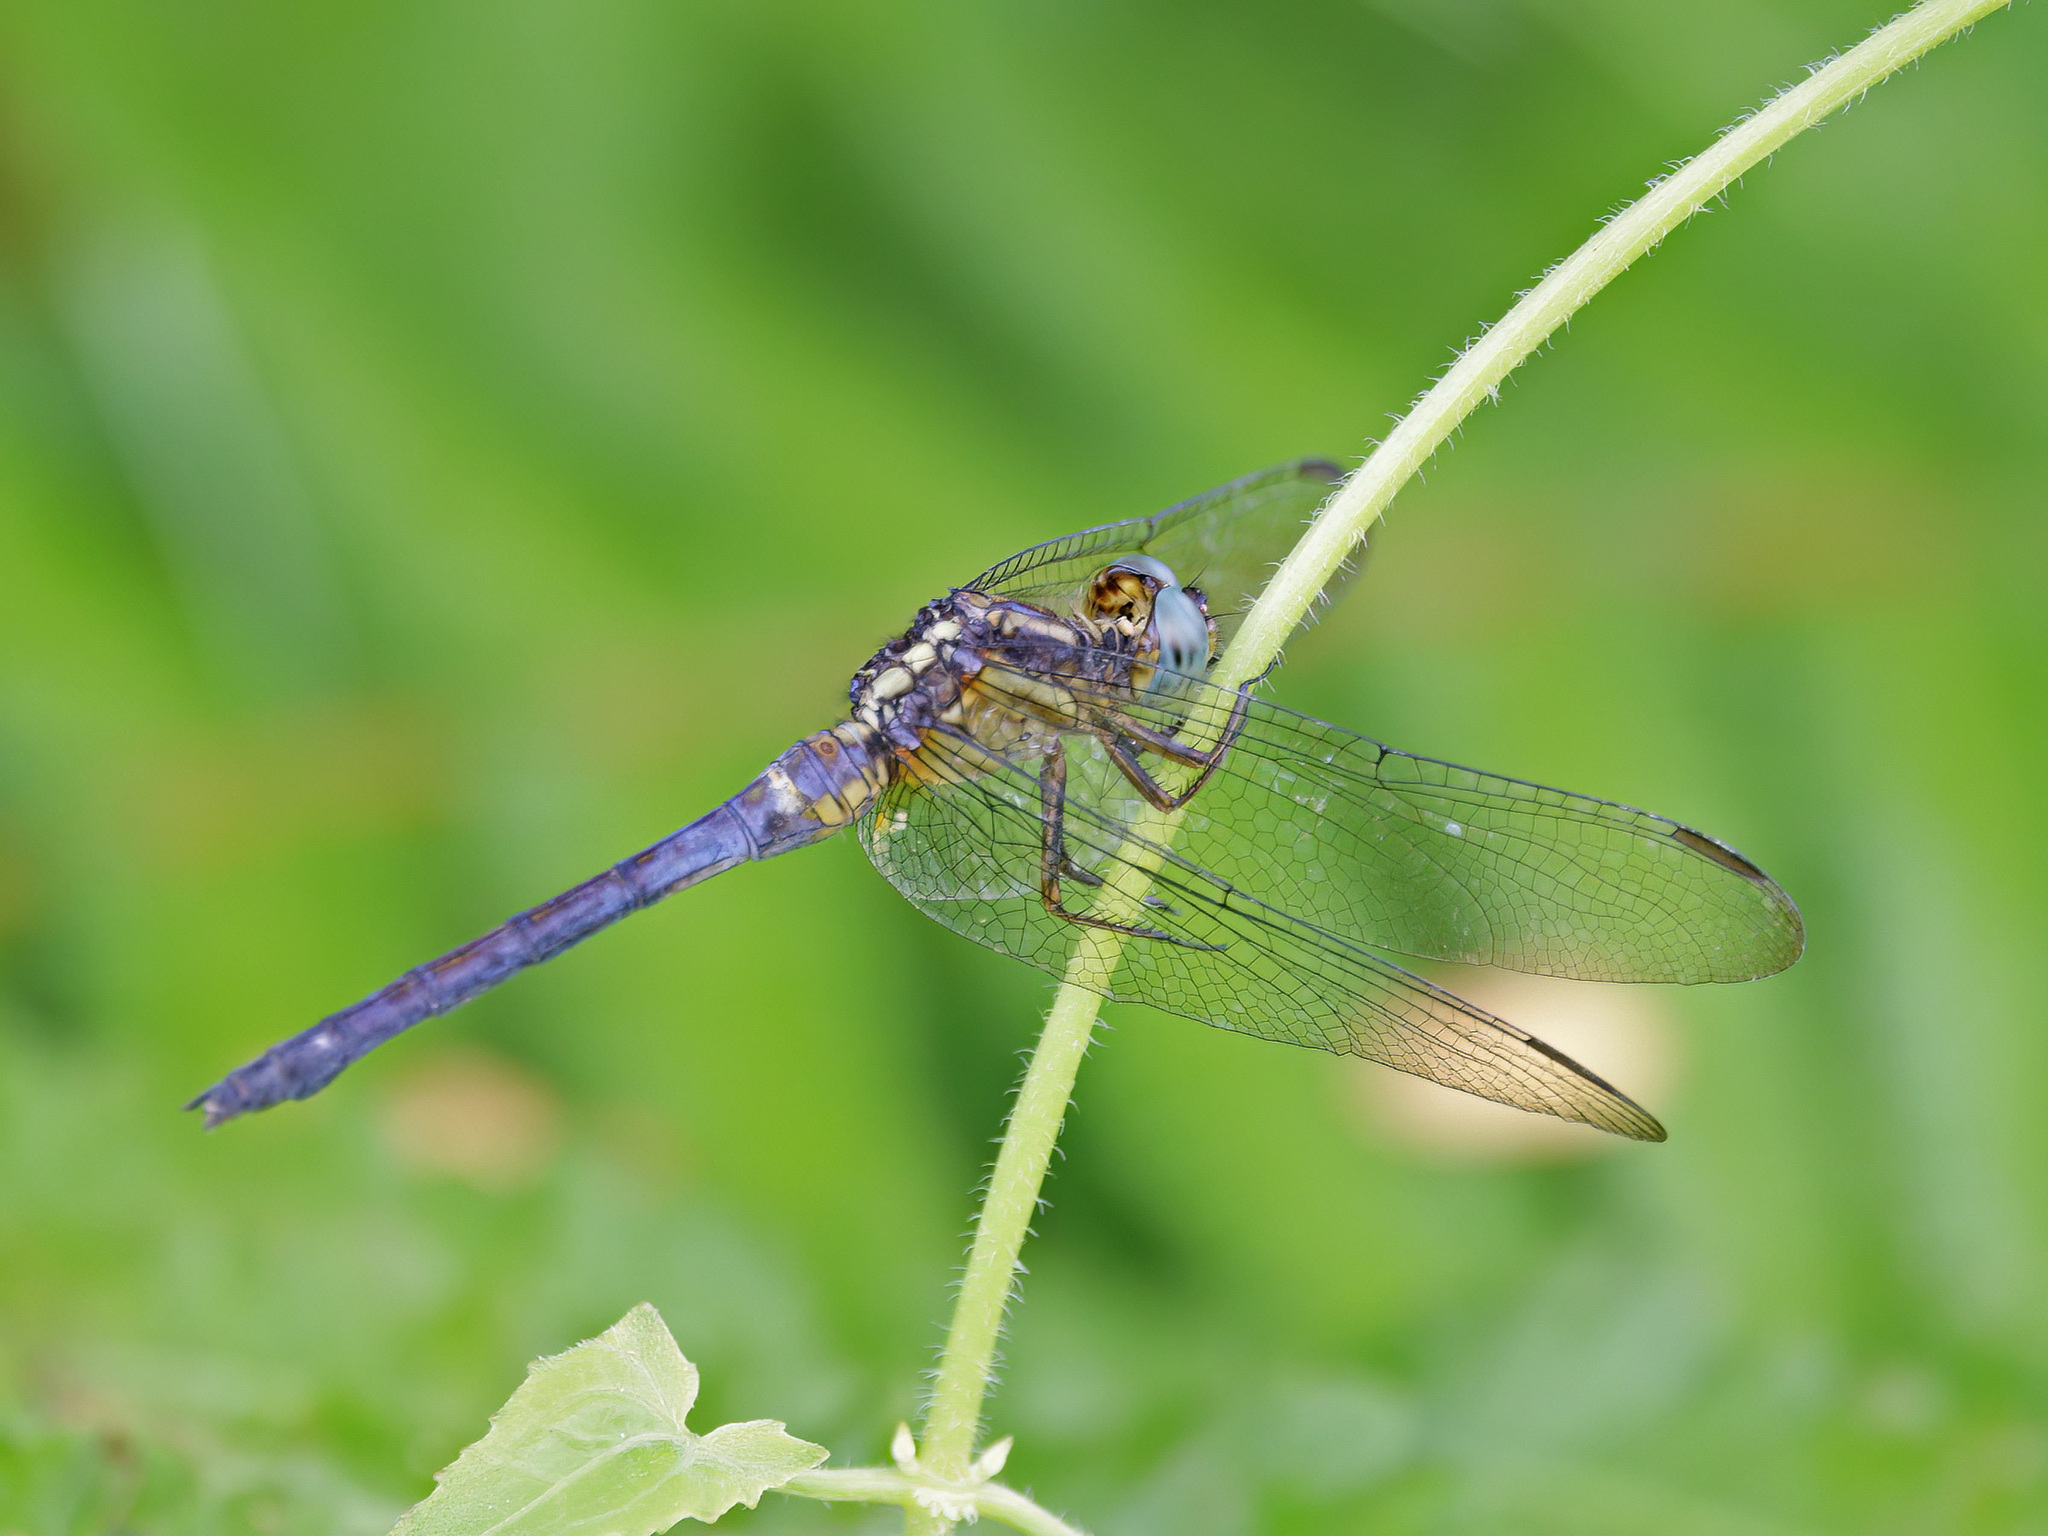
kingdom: Animalia
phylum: Arthropoda
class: Insecta
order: Odonata
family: Libellulidae
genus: Orthetrum
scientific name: Orthetrum luzonicum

Directions for this task: Copy every line of the listing above word for word, leaving out the picture.

Completed task:
kingdom: Animalia
phylum: Arthropoda
class: Insecta
order: Odonata
family: Libellulidae
genus: Orthetrum
scientific name: Orthetrum luzonicum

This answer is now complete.